In 1938, when he was eight, Mitchell's parents moved from Alabama to Pittsburgh. That city's burgeoning jazz scene produced Earl Hines, Mary Lou Williams, Roy Eldridge, Kenny Clarke, Erroll Garner, Ray Brown, Billy Eckstine and Billy Strayhorn, among others.

Oddly, Mitchell was first drawn to jazz through the work of raw, blues guitarists such as Blind Lemon Jefferson and Peatie Wheatstraw, but he took up trombone and more sophisticated music when he joined his high-school band. Following the path taken by other future Basie musicians, he joined the territory band led by King Kolax. In the early Fifties he moved to San Francisco, where he led bands of his own.

In 1961 he was called on by Duke Ellington, and stayed in Ellington's band for a few months. The next year he went on to play in the rugged and low-paid band led by Lionel Hampton before eventually joining Basie in 1962.
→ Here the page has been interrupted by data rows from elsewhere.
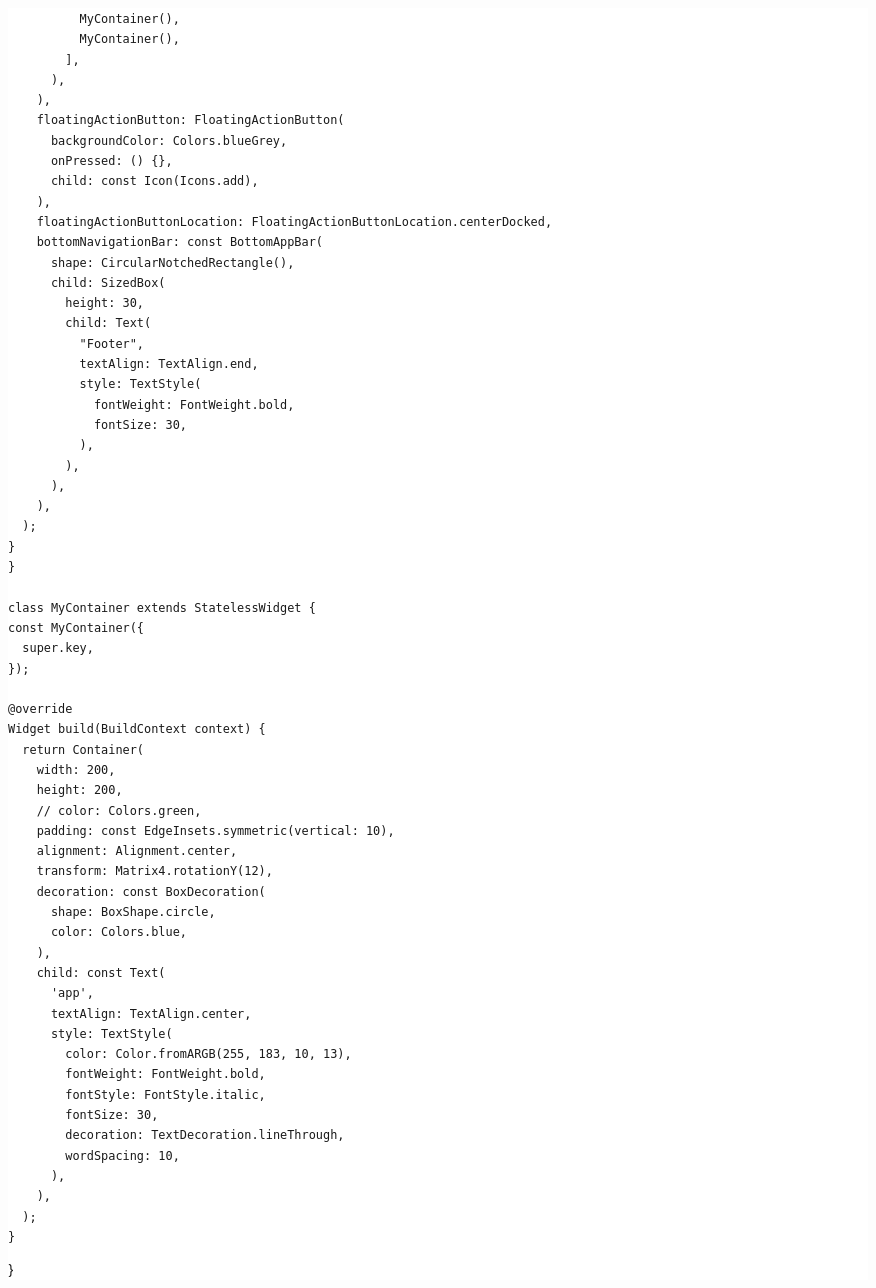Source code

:               MyContainer(),
              MyContainer(),
            ],
          ),
        ),
        floatingActionButton: FloatingActionButton(
          backgroundColor: Colors.blueGrey,
          onPressed: () {},
          child: const Icon(Icons.add),
        ),
        floatingActionButtonLocation: FloatingActionButtonLocation.centerDocked,
        bottomNavigationBar: const BottomAppBar(
          shape: CircularNotchedRectangle(),
          child: SizedBox(
            height: 30,
            child: Text(
              "Footer",
              textAlign: TextAlign.end,
              style: TextStyle(
                fontWeight: FontWeight.bold,
                fontSize: 30,
              ),
            ),
          ),
        ),
      );
    }
    }

    class MyContainer extends StatelessWidget {
    const MyContainer({
      super.key,
    });

    @override
    Widget build(BuildContext context) {
      return Container(
        width: 200,
        height: 200,
        // color: Colors.green,
        padding: const EdgeInsets.symmetric(vertical: 10),
        alignment: Alignment.center,
        transform: Matrix4.rotationY(12),
        decoration: const BoxDecoration(
          shape: BoxShape.circle,
          color: Colors.blue,
        ),
        child: const Text(
          'app',
          textAlign: TextAlign.center,
          style: TextStyle(
            color: Color.fromARGB(255, 183, 10, 13),
            fontWeight: FontWeight.bold,
            fontStyle: FontStyle.italic,
            fontSize: 30,
            decoration: TextDecoration.lineThrough,
            wordSpacing: 10,
          ),
        ),
      );
    }
  }
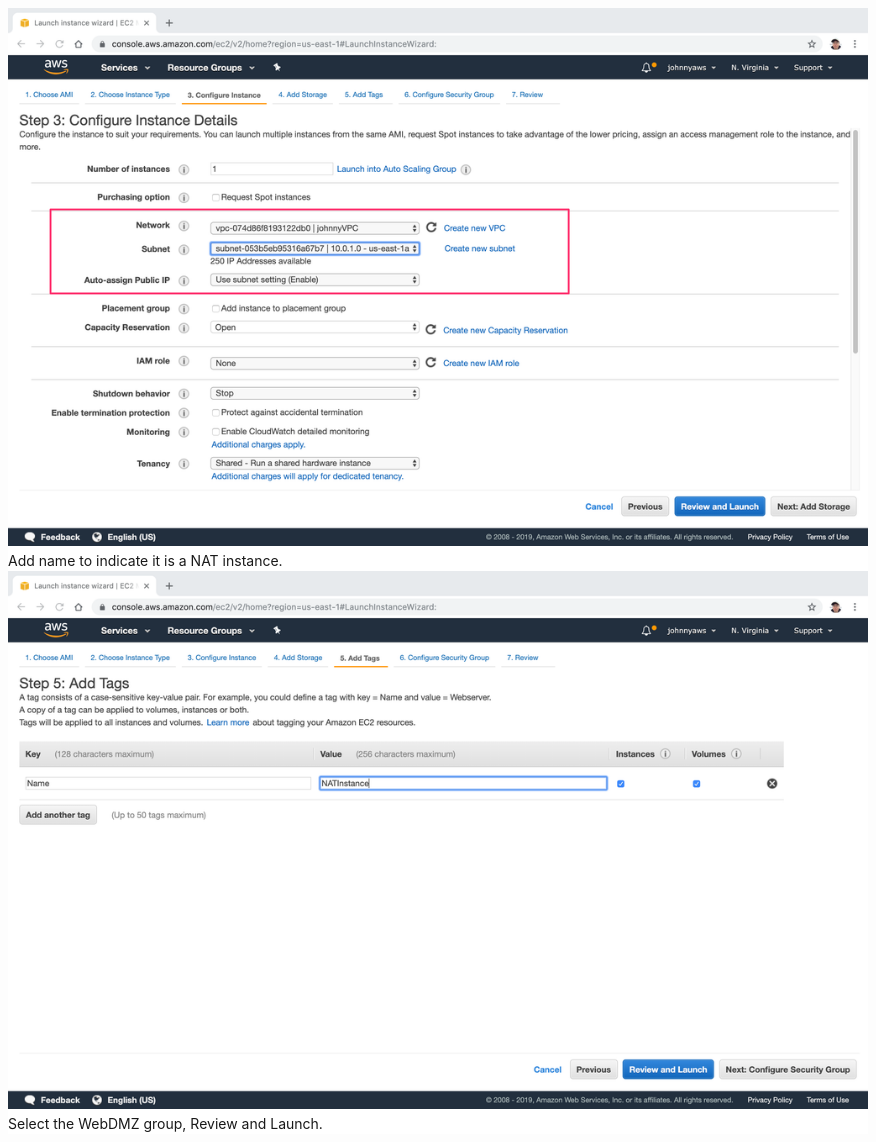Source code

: ![image](/assets/images/cloud/4109/7-4-nat-gateway-3.png)
Add name to indicate it is a NAT instance.
![image](/assets/images/cloud/4109/7-4-nat-gateway-4.png)
Select the WebDMZ group, Review and Launch.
Tired of travelling, he left Basie in 1970 to take on more profitable work in the Los Angeles studios. By now he had added the craft of arranging to his talents, and he wrote some of the music for the film Lady Sings the Blues (1972), which starred Diana Ross. He worked for the various big companies including NBC and CBS and recorded with, amongst others, Frank Sinatra, Tony Bennett, Ella Fitzgerald and Sarah Vaughan.

From 1978 he simultaneously led his own band until, during a musicians' strike in the studios, Basie asked him to rejoin in 1980. He did and stayed until Basie's death in 1984. From 1984 to 1995 he led his own band again and made several recordings with it.

Meanwhile the Basie band became a "ghost" band led by the ex-Basie trumpeter Thad Jones. Illness forced Jones to give up and his place was taken in February 1986 by one of Basie's most reliable and inventive soloists, the tenor sax player Frank Foster. The backers of the band naturally wanted the best return on their money and consequently nostalgia had to be the main element in its programmes. Foster's artistic integrity rebelled against this, and he did his best to introduce new music, much of it his own, into the library. But he stayed until July 1995, when he handed over to Mitchell.

Mitchell's calm expertise made him ideal for the job for he knew exactly what was required. He carefully mixed experienced soloists and ex-Basie men with the younger ones, all the while sticking to the sounds of what had been known as Basie's "New Testament" band of the Fifties and Sixties (the "Old Testament" Basie band had been the one of the Thirties that included Lester Young and Buck Clayton).

The band achieved the success that Mitchell so carefully aimed for and in 1996 it won a Grammy Award for its album Live at Manchester Craftsmen's Guild and in 1998 another for Count Plays the Duke.